== READING PASSAGE

COMMISSIONER OF POLICE v. ANANE [1962] 2 GLR 107

COMMISSIONER OF POLICE v. ANANE

[SUPREME COURT,ACCRA]

DATE: 26TH OCTOBER, 1962

 

COUNSEL
Sekyi for the appellant.
Hewlett for the respondent (the State).

JUDGMENT OF VAN LARE J.S.C.
Van Lare J.S.C. delivered the judgment of the court. [His lordship rehearsed the facts which are set
out in the headnote and continued:] The prosecution’s case is that the complainant was entitled to the
whole of the quantity of 1,004 bags delivered to the appellant and that by causing 314 bags of such
cement to be sold to other customers the appellant dishonestly appropriated property of which he was
not the owner. The [p.108] of [1962] 2 GLR 107
trial circuit judge appears to have accepted the prosecution’s contention that the ownership in the 314
bags was in the complainant and convicted the appellant. He based his decision upon an assumption
that the appellant had not denied receiving the 1,004 bags for and on account of the complainant.
There is nothing from which the trial circuit judge could infer such an assumption; on the contrary the
evidence is clear that the appellant contracted with the suppliers on his own behalf and received the
1,004 bags on his own account and not on the account of the complainant.
In this court learned Senior State Attorney has contended that the appellant was in law an agent of the
complainant when he took delivery of the 1,004 bags from his suppliers. With this contention we do
not agree. The evidence shows that the appellant was in no sense employed by the complainant to
transact any business with the Ghana Rural Industries Ltd. in respect of the cement on the
complainant’s behalf. The appellant cannot therefore be an agent of the complainant. The evidence is
that the appellant contracted to buy 3,000 bags of cement from the suppliers at ten shillings a bag and
contracted to sell a quantity of the same to the complainant at seven shillings and sixpence a bag. In
either transaction the appellant acted as an independent contractor. Were the appellant acting as the
complainant’s agent the complainant would have been expected to pay the price of ten shillings a bag
for the cement and not seven shillings and sixpence a bag.

====

WORK TASK
Carry on the court judgment in Commissioner of Police v. Anane from the point where it stops. The rows below come from a different source and have no connection to the court judgment.

== RECORD SET

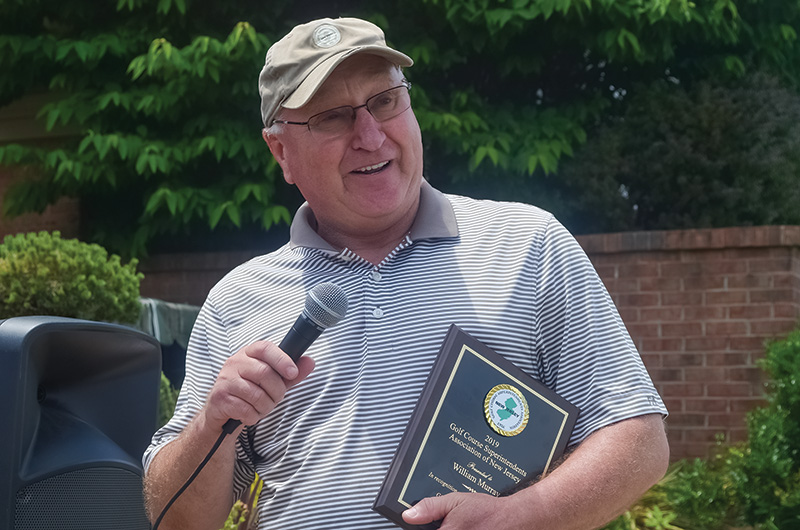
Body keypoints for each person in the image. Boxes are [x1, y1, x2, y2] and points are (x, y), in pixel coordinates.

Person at [143, 16, 669, 530]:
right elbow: (178, 520)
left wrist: (520, 517)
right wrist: (212, 425)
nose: (370, 136)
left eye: (384, 101)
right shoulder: (237, 300)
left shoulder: (528, 244)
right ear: (281, 150)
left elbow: (638, 439)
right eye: (331, 117)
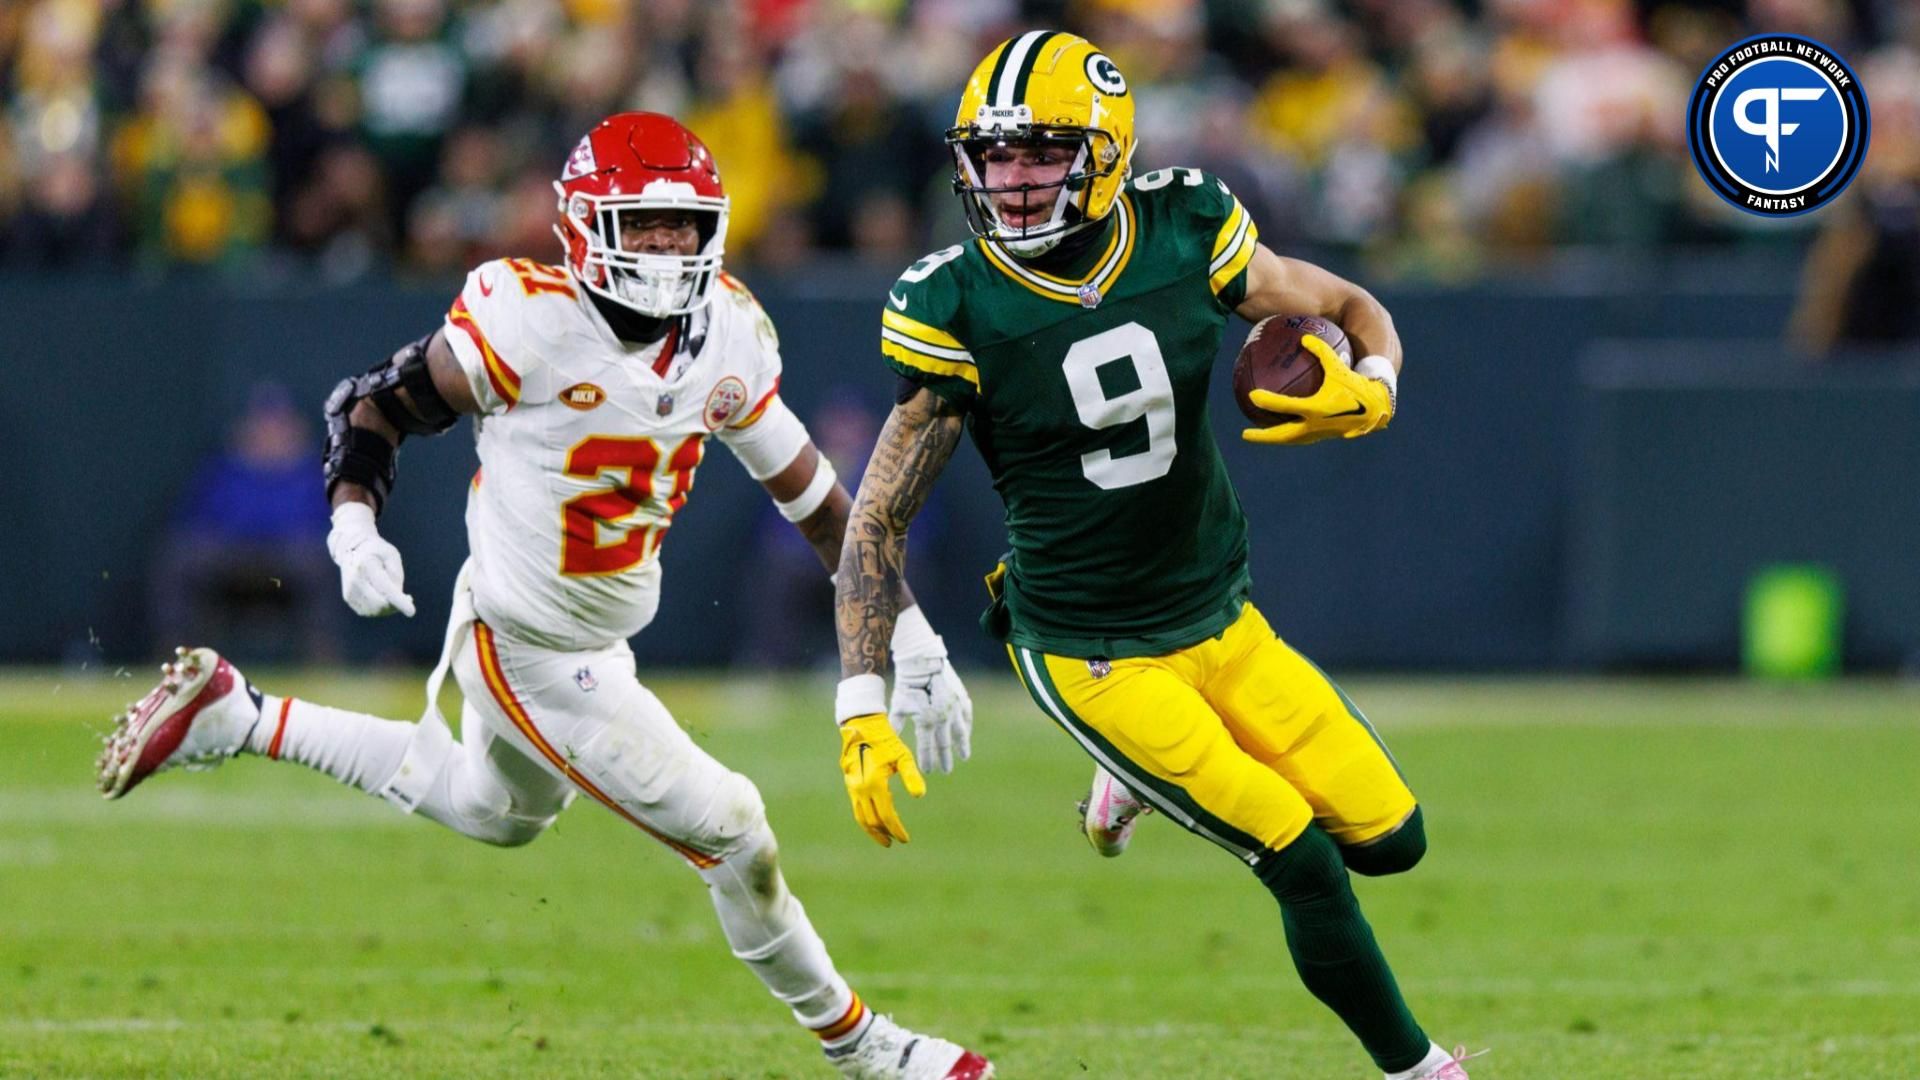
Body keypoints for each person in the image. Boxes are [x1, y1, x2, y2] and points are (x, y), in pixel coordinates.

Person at [97, 112, 990, 1080]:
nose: (665, 246)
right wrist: (352, 525)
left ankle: (241, 716)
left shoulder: (726, 332)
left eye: (682, 225)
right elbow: (371, 406)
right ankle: (866, 1047)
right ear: (584, 227)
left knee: (495, 812)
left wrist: (912, 637)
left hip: (595, 640)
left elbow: (821, 504)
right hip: (524, 642)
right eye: (641, 225)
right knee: (736, 829)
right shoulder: (526, 320)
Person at [829, 34, 1474, 1080]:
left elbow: (1355, 309)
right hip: (1091, 647)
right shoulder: (955, 302)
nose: (1015, 180)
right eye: (994, 157)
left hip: (1221, 614)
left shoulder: (1186, 229)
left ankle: (1119, 787)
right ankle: (1419, 1068)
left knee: (1395, 842)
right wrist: (862, 700)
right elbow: (874, 522)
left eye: (1042, 153)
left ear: (1107, 151)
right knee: (1299, 859)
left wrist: (1375, 385)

====

OUTPUT OF THE TASK
To convict upon a charge of stealing the act complained of against the prisoner must amount to a
dishonest appropriation or fraud. We find it difficult to discover any criminal fraud in the appellants’
transaction with the complainant as it is quite clear that the appellant honestly expected to receive
3,000 bags of cement from the suppliers from which he was to supply to the complainant the whole of
the quantity to which his deposit of £G1,000 would entitle him, which, reckoning at seven shillings
and sixpence a bag, would have been 2,666 2/3 bags. If the Ghana Rural Industries Ltd. had enough
stock to cover the 3,000 bags, the complainant would have also received cement to the full value of
his deposit. Even if the appellant had received the whole of the 3,000 bags and failed to deliver to the
complainant cement to the total value of £G1,000 he could not in law be held to have dishonestly
appropriated goods of which he was not the owner, nor could he have been guilty of any criminal
offence. He would surely have incurred a civil liability. In law the complainant can claim ownership
in the cement only when it is delivered to him by the appellant in fulfilment of the contract between
them. Although the legal ownership in a thing may be in dispute between two persons and if one of
them nevertheless exercises acts of ownership in respect of the thing detrimental to the other, the law
does not regard that transaction as amounting to a dishonest appropriation of that thing but rather as
an exercise of a claim of right. Thus, as an illustration with regard to the explanation of dishonest
appropriation, section 120 of our Criminal Code, 1960, gives the following: “(c) A., during a lawsuit
with B. as to the right to certain goods, uses or sells some of the goods. Here A. is not guilty of
stealing, because, although A. believes that B. would object, yet A. acts under a claim of right.”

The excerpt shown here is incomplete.